Output, word for word, the span of lines that starts at the one containing "Locate the fried" and ends at the last line of the records.

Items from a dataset
○ ○ ○

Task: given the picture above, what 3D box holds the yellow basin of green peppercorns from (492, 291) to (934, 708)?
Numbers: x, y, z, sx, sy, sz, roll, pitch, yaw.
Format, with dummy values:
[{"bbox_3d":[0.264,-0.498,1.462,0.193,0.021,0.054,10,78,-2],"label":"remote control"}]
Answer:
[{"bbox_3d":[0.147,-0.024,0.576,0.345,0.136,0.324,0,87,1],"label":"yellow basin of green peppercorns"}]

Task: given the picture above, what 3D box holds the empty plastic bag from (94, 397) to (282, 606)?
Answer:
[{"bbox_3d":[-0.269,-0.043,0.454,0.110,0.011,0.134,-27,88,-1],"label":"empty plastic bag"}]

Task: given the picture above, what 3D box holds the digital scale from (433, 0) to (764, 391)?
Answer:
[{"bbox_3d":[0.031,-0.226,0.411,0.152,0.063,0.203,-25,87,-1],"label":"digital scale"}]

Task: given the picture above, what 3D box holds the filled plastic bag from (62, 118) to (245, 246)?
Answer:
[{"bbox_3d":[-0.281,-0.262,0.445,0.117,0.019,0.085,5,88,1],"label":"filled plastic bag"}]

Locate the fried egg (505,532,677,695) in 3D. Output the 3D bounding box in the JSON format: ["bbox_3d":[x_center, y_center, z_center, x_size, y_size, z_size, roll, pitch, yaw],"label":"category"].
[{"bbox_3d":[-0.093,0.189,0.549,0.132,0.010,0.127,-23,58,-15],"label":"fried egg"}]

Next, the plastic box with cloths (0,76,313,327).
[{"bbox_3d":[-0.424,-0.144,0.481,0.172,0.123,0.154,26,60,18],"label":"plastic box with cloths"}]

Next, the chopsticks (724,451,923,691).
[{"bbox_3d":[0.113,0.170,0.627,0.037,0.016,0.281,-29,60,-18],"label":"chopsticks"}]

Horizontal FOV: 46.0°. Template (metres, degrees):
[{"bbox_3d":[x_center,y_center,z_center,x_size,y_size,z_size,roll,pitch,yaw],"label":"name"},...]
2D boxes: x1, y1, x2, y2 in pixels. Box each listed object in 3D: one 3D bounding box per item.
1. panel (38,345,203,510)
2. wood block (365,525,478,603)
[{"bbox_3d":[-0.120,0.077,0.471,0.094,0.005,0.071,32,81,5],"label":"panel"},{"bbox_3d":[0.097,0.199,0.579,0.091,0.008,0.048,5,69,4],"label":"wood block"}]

○ ○ ○

ANSWER BOX =>
Locate the fried egg (505,532,677,695) in 3D. Output the 3D bounding box in the JSON format: ["bbox_3d":[x_center, y_center, z_center, x_size, y_size, z_size, roll, pitch, yaw],"label":"category"].
[{"bbox_3d":[-0.093,0.189,0.549,0.132,0.010,0.127,-23,58,-15],"label":"fried egg"}]

Next, the plastic box with cloths (0,76,313,327).
[{"bbox_3d":[-0.424,-0.144,0.481,0.172,0.123,0.154,26,60,18],"label":"plastic box with cloths"}]

Next, the chopsticks (724,451,923,691).
[{"bbox_3d":[0.113,0.170,0.627,0.037,0.016,0.281,-29,60,-18],"label":"chopsticks"}]

Horizontal FOV: 46.0°. Template (metres, degrees):
[{"bbox_3d":[x_center,y_center,z_center,x_size,y_size,z_size,roll,pitch,yaw],"label":"name"},...]
2D boxes: x1, y1, x2, y2 in pixels. Box each listed object in 3D: one 3D bounding box per item.
1. panel (38,345,203,510)
2. wood block (365,525,478,603)
[{"bbox_3d":[-0.120,0.077,0.471,0.094,0.005,0.071,32,81,5],"label":"panel"},{"bbox_3d":[0.097,0.199,0.579,0.091,0.008,0.048,5,69,4],"label":"wood block"}]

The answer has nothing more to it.